Arbeiter nutzen Angebote nicht
Von Nicole Thurn
Auf den ersten Blick scheint das Engagement überbordend: 97 Prozent der österreichischen Firmen bieten ihren Mitarbeitern Maßnahmen zur besseren Vereinbarkeit von Arbeit und Privatleben. Zu diesem Ergebnis kommt eine aktuelle Umfrage unter 500 heimischen Personalchefs.
Wer genauer hinschaut, erkennt: Es kommt darauf an. Jedes zweite Unternehmen bietet Teilzeit und Gleitzeit an. Elternteilzeit gibt es in jedem dritten Unternehmen, Väterkarenz wird in immerhin 23 Prozent der Unternehmen angeboten. In anderen Bereichen sind nur wenige Firmen aktiv (siehe Grafik). Nur 16 Prozent bieten die Möglichkeit zu Heimarbeit, sieben Prozent haben Betriebskindergärten errichtet, nur vier Prozent lassen Auszeiten vom Job (Sabbaticals) zu.
Karenz ohne Väter
Noch überraschender ist: Dort, wo es Maßnahmen zu Vereinbarkeit von Beruf und Familie gibt, werden sie von den Mitarbeitern zum Teil kaum in Anspruch genommen.

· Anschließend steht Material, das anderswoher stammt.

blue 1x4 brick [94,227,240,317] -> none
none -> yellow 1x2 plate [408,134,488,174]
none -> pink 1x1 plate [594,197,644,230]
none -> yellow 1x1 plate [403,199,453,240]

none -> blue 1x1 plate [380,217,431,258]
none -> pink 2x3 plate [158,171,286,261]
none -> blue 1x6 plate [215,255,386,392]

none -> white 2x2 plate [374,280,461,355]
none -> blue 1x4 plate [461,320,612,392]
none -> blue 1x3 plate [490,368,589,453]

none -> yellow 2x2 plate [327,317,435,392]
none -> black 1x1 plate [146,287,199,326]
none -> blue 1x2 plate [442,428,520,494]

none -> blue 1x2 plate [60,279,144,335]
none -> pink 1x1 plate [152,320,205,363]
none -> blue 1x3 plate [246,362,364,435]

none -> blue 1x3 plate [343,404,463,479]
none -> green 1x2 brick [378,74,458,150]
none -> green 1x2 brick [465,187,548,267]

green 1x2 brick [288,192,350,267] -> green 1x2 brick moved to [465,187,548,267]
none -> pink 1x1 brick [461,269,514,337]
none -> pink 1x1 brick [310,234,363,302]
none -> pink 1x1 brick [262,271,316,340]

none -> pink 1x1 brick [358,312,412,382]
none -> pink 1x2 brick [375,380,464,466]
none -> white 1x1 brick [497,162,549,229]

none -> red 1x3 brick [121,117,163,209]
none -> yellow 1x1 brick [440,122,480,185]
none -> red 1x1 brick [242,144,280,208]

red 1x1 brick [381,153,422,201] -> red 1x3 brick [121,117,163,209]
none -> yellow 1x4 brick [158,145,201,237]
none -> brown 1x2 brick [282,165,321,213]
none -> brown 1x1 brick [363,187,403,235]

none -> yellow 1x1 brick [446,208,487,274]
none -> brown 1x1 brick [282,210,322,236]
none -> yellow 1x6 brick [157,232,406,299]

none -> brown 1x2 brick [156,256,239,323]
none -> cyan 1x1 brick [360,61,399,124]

In nur fünf Prozent der Firmen mit Väterkarenz wird diese auch von den Vätern genutzt, Elternteilzeit nehmen die betroffenen Mitarbeiter nur in 19 Prozent der Unternehmen sehr gut an.
Hannes Knett, WIFI-Bildungsexperte und Sprecher der Plattform für berufsbezogene Erwachsenenbildung, die die Studie in Auftrag gegeben hat, spricht vom „Zweiweltenschema“ – nämlich Arbeitsplatz und Privatleben: „Mitarbeiter haben aus unterschiedlichen Motiven Bedenken, Probleme der Privatsphäre – wie die Betreuung der Kinder – ins Arbeitsleben zu übertragen.“ Eine österreichische Mentalität, die auch auf die Unternehmenskultur abfärbe. Ein zweiter Grund, warum Mitarbeiter auf Elternteilzeit und Väterkarenz verzichten: „Wo immer diese Maßnahmen ökonomische Konsequenzen haben, beeinflusst das die Entscheidung der Mitarbeiter.“ Heißt: Weniger Einkommen ist abschreckend.
Nur in jedem zweiten Unternehmen, das Veranstaltungen zu Burn-out-Prävention anbietet, werden sie von den Mitarbeitern auch besucht. Hannes Knett führt es auf die abschreckende Wirkung solcher Veranstaltungen zurück, die Mitarbeiter würden sich verständlicherweise ungern als Burn-out-gefährdet outen wollen. Doch: „Wenn solche Veranstaltungen in andere Weiterbildungsmaßnahmen eingebettet werden, werden sie auch leichter angenommen.“
Bei den Mitarbeitern sehr beliebt seien Teilzeitmodelle und Gleitzeit – in etwa drei Viertel der anbietenden Unternehmen wird das Angebot gut genutzt.
Subtil und intensiv
In erster Linie seien die Unternehmen gefragt, ihren Mitarbeitern die Maßnahmen schmackhaft zu machen, sagt Knett. Die Kommunikation über die bestehenden Maßnahmen lasse in den Unternehmen noch zu wünschen übrig: „Es ist aber Aufgabe der Betriebe, die Maßnahmen intern so zu kommunizieren, dass es keine Vorbehalte gibt.“ Die Firmen müssten ihre Angebote einerseits intensiver, in anderen Fällen auch subtiler kommunizieren, um die Nachfrage zu steigern. Mit Awareness-Veranstaltungen könne die Unternehmenskultur positiv verändert, Mitarbeiter und Führungskräfte für das Thema Work-Life-Balance sensibilisiert werden.
Manchmal hilft auch ein gewisser Druck. Um Schwung in die Unternehmenskultur zu bringen, sei es am besten, „proaktiv an die Herausforderung heranzugehen“, sagt Knett: Dass Unternehmen den Audit Beruf und Familie durchführen – „um sich bei den eigenen Haaren aus dem Sumpf zu ziehen“. Auch die Teilnahme an Staatspreisen sorge für Antrieb, sagt Knett.
Dass auch Förderungen viel bewirken könnten, lässt die Studie vermuten: Zwei Drittel der Firmen sagen, sie würden mehr in Weiterbildung investieren, wenn sie mehr Zuschüsse bekämen.